The HPV beliefs scale consists of the following 5 questions. Each is assigned a range between 2-4 points. (Please add your score between 2 and 4 next to each question).
a. I practice vaginal douching (VD)/Twalèt déba as part of my cultural/religious beliefs.
b. I have been practicing vaginal douching (VD)/Twalèt déba as part of my feminine hygiene, and to enhance my sexual experience.
c. HPV can be a problem to someone's health and cultural practices.
d. In my culture, it is taboo to have HPV screening.
e. HPV screening exposes someone's premarital sex privacy
The community-based resources scale consists of the following 5 questions. Each is assigned a range between 2-4 points. (Please add your score between 2 and 4 next to each question).

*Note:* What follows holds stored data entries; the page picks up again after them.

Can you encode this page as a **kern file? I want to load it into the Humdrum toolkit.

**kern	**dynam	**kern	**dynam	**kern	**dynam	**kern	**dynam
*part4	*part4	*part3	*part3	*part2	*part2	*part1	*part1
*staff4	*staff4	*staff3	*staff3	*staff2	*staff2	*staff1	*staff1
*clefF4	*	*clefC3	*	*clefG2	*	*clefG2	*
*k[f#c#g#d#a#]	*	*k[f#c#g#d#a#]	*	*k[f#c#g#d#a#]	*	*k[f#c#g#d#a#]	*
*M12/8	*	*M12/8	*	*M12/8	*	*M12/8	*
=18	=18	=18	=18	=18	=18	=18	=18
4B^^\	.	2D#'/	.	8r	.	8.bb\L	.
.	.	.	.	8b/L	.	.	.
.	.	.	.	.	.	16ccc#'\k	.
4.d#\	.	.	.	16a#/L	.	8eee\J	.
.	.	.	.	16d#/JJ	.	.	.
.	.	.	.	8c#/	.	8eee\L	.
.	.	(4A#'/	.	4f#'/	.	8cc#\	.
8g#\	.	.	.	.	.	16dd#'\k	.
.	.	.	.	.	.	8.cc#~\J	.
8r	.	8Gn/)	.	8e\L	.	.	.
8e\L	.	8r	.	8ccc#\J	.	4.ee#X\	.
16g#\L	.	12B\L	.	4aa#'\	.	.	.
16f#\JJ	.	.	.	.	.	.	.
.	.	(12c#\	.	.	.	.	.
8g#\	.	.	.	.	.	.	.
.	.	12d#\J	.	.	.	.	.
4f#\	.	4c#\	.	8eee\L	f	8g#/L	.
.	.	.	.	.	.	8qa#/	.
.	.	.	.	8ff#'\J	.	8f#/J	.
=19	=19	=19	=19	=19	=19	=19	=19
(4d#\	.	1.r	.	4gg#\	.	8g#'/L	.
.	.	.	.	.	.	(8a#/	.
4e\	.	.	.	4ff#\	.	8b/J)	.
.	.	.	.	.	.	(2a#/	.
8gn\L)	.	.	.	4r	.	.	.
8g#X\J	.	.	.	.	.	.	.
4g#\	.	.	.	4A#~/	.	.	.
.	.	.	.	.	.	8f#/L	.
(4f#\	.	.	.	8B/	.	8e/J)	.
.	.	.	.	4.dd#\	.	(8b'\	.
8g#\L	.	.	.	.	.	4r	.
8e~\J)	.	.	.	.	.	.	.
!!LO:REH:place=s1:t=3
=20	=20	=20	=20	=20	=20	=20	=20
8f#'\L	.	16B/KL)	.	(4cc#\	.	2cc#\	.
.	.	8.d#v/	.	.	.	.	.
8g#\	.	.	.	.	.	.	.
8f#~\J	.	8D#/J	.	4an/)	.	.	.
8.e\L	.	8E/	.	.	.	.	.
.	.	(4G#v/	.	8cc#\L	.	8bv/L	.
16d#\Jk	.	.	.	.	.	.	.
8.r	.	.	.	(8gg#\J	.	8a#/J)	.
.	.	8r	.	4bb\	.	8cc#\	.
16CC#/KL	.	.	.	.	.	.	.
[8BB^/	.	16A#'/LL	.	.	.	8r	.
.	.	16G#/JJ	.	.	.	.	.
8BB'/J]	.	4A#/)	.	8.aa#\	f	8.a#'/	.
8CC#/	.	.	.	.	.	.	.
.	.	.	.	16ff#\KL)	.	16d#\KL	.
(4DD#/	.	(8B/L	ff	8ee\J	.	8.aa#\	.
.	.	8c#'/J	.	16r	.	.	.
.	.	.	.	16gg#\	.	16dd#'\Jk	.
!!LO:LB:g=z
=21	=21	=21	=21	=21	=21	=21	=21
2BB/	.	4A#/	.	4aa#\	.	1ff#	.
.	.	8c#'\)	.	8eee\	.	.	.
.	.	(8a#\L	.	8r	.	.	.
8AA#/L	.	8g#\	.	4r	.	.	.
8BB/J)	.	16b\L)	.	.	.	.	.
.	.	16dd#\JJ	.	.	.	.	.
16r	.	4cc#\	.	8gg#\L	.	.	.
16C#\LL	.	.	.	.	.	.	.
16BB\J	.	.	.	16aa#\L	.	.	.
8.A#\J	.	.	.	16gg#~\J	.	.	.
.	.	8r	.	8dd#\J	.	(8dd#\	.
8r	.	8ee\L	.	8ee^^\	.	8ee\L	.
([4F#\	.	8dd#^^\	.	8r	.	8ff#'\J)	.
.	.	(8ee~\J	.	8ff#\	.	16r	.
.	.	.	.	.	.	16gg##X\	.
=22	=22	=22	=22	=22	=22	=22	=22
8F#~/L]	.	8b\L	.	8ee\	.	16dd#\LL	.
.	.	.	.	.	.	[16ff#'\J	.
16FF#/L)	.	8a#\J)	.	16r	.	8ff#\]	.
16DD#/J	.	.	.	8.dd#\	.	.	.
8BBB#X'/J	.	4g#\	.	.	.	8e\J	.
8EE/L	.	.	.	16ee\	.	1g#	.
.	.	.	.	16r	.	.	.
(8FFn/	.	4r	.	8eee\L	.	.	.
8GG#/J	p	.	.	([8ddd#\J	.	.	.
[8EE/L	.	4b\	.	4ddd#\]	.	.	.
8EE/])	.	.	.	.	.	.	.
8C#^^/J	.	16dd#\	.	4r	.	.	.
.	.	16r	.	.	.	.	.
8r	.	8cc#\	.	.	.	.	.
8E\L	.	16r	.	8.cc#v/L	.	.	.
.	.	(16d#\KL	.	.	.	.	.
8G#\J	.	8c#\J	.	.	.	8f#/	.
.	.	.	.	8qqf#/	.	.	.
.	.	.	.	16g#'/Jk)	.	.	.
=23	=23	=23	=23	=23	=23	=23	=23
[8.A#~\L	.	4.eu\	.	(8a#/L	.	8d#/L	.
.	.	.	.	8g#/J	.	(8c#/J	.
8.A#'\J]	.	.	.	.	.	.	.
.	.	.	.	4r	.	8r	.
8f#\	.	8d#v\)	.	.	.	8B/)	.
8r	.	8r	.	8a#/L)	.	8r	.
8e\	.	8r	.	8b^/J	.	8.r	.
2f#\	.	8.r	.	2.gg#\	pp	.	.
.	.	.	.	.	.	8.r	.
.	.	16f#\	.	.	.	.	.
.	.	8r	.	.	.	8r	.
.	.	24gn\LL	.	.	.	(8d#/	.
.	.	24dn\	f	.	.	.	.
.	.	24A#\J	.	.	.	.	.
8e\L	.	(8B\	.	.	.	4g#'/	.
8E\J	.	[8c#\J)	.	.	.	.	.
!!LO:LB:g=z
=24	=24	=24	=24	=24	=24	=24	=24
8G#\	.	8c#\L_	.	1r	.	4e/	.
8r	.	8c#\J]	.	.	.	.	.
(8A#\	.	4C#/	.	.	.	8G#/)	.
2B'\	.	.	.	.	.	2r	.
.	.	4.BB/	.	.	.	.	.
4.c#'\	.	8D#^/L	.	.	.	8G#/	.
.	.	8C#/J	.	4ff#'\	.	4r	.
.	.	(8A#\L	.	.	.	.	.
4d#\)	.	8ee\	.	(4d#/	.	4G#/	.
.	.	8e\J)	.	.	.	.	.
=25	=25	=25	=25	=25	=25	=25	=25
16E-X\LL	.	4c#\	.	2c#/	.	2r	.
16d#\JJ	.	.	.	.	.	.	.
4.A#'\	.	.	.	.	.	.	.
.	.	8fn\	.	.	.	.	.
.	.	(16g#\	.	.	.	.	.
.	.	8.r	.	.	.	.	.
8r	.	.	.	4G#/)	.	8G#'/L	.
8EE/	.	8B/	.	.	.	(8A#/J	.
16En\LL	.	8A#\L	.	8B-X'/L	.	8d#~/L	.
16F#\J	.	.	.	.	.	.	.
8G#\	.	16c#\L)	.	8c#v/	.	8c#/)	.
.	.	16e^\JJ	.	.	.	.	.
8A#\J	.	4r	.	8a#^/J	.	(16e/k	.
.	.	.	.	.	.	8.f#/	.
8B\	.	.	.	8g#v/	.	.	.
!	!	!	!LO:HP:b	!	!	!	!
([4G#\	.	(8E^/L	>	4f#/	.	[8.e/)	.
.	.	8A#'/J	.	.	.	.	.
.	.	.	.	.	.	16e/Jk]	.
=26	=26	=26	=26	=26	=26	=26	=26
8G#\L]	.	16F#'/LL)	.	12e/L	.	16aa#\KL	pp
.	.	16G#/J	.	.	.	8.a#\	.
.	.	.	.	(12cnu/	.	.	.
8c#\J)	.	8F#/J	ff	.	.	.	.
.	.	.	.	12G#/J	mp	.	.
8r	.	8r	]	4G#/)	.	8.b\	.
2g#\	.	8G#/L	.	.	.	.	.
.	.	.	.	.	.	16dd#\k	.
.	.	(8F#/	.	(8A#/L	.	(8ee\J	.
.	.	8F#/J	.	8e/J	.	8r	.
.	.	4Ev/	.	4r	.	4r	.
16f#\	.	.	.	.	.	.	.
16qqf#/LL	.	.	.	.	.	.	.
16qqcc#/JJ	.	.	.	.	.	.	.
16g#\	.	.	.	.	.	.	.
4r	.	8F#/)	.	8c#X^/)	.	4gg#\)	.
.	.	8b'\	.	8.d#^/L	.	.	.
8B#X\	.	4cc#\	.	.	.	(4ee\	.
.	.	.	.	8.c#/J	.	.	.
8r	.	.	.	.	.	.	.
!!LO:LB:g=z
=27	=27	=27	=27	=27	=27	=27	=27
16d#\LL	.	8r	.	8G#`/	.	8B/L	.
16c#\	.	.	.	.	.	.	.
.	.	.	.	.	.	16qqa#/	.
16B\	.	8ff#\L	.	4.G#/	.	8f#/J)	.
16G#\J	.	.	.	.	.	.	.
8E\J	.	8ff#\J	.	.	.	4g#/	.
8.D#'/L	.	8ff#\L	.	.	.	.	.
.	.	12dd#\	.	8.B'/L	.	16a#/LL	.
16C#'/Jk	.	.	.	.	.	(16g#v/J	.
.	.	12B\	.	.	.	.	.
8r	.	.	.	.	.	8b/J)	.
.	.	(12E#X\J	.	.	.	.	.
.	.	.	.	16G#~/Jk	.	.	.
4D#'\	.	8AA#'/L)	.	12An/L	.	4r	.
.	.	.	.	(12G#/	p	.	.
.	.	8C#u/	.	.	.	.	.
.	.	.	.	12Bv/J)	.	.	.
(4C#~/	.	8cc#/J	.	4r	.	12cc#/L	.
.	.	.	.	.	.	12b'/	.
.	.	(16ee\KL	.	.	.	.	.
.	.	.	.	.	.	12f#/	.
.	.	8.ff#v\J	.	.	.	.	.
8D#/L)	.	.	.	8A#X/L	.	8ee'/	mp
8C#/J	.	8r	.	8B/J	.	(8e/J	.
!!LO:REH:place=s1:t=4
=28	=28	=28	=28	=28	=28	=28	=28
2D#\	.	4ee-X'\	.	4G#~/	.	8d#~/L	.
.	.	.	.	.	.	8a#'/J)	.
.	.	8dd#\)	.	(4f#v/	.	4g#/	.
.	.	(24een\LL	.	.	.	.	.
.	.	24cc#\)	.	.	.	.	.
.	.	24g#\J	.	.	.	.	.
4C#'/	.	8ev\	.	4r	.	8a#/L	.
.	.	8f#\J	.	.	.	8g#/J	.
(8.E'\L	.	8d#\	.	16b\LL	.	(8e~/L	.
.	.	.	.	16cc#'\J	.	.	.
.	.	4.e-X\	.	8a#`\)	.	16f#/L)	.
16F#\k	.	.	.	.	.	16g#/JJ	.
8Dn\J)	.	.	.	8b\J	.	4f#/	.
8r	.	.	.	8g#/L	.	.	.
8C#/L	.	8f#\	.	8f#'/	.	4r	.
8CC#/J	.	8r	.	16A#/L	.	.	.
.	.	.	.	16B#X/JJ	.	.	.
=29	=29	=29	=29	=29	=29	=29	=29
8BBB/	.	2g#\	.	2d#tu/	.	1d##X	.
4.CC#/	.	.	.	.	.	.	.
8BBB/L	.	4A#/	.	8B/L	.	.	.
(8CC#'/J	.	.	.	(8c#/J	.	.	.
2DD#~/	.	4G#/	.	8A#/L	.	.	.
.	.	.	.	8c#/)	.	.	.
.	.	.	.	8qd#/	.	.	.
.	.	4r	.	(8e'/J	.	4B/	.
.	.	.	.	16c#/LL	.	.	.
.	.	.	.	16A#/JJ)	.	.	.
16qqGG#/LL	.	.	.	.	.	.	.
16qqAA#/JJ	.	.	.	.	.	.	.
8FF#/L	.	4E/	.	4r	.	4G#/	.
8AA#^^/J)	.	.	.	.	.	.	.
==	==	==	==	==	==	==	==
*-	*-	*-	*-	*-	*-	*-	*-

a. I think there are good organizations or community centers that can help.
b. How can I find a good organization that provides HPV screening?
c. How long do you think you should wait for an appointment?

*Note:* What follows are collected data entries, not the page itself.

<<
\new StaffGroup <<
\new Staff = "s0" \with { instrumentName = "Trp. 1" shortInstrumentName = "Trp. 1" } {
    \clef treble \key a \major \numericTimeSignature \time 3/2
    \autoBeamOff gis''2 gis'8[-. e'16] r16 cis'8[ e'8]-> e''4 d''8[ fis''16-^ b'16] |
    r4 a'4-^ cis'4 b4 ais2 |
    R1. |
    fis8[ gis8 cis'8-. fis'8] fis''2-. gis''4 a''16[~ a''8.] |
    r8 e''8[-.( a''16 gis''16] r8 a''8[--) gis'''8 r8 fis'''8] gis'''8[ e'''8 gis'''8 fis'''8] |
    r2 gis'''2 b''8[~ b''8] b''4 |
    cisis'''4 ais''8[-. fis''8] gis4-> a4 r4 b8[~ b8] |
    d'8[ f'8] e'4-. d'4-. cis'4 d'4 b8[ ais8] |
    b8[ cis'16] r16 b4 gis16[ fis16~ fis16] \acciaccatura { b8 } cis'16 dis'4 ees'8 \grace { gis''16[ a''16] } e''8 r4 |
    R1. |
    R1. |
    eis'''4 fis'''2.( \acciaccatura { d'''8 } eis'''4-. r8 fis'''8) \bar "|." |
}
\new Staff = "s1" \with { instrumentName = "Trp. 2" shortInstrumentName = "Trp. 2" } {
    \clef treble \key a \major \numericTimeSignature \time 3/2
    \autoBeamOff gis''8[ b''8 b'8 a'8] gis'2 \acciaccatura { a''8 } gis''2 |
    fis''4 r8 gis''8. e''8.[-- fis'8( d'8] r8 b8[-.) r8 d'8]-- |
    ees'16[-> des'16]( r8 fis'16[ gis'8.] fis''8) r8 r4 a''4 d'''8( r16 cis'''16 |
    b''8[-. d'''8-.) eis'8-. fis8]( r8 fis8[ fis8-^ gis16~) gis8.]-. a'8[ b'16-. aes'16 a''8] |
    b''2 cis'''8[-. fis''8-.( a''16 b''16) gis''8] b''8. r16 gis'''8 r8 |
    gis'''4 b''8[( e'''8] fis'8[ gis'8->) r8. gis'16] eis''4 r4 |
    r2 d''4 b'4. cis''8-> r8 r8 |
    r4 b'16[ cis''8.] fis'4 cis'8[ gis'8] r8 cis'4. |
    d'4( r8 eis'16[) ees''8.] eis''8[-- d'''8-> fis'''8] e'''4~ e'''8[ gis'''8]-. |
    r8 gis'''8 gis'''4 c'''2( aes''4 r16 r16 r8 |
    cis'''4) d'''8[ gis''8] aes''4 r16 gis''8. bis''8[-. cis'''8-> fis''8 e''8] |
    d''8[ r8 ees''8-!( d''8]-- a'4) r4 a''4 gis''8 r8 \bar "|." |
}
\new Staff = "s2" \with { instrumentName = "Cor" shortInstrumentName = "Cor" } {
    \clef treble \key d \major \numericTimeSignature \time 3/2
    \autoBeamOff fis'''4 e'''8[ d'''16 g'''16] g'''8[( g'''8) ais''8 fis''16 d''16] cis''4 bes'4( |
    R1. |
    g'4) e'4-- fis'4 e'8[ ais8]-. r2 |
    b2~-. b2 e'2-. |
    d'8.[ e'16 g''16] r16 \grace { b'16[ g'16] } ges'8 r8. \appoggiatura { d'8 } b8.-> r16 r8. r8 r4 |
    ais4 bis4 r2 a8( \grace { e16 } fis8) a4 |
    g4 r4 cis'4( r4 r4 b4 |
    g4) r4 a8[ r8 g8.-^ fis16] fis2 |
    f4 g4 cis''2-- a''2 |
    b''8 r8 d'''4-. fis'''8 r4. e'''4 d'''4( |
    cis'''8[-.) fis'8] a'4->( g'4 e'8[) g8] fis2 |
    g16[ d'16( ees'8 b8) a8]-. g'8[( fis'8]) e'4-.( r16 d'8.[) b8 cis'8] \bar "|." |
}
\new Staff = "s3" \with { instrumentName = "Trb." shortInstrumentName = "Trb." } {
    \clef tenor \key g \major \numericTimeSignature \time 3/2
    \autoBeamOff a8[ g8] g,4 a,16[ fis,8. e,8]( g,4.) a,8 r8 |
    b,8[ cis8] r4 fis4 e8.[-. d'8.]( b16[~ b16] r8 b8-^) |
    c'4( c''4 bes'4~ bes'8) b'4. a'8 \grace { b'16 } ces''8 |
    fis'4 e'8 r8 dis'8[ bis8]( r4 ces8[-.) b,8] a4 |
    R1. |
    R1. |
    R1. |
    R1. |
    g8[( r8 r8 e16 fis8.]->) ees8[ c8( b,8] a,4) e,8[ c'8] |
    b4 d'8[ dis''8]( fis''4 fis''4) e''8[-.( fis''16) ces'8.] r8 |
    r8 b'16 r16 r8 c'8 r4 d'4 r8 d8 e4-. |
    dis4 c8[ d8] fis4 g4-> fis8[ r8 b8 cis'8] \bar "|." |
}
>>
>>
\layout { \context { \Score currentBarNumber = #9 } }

d. I don't have transportation, and it is hard for me to go to the organization.
e. I am concerned that the community center may not be able to help.
The evidence-based intervention scale consists of the following 5 questions. Each is assigned a range between 2-4 points. (Please add your score between 2 and 4 next to each question).
a. There are various studies linking HPV with cervical cancer.
b. How effective is the HPV screening intervention program?
c. If I am tested for HPV, such information is very important to prevent others.
d. The HPV vaccine has helped many girls in my community and others.
e. I was told about cervical cancer research resulting from HPV
Strengths and limitations of the HPVDIM
As the only model that incorporates HPV knowledge, HPV beliefs, the role of community based resources and evidence- based interventions, the HPVDIM model seems to position itself as a viable tool for health or social psychology research, and further interdisciplinary outlooks. However, the model has not been tested; and as such, its apparent limitations are clearly spelled out. It is limited to critical theories. Although the model can be understood as a contributor to paradigm change [38-41], its adherence to the research protocols has not been yet proven [42-44].
Conclusion and Recommendations for Practice and Future Research
In this intervention research article, the literature shows an association between HPV screening and cervical cancer linked to a specific risky health behavior in 4 minority populations, namely vaginal douching and Twalet deba for Haitian women in Miami. Questions of disparities attributed to socioeconomic status play a great role in the lack of HPV screening or testing, as well as women dependency on their sexual partners due to lack of income [45]. Cultural and religious beliefs are some of the barriers the women in these studies face. The literature associated with HPV types, as prevailing factors leading to cervical cancer, is not cohesively complete. Many questions about the risks factors associated to HPV, and cervical cancer, based on the cultural hygiene practices seem to persist [46]. The recommendation is to use the HPVDIM scale as aninter disciplinary tool to advance the research inquiries towards new paradigms and solutions. It is hoped that the intellectual inquiry will continue as new research boundaries are formed [47]. The HPVDIM seems to be one of them.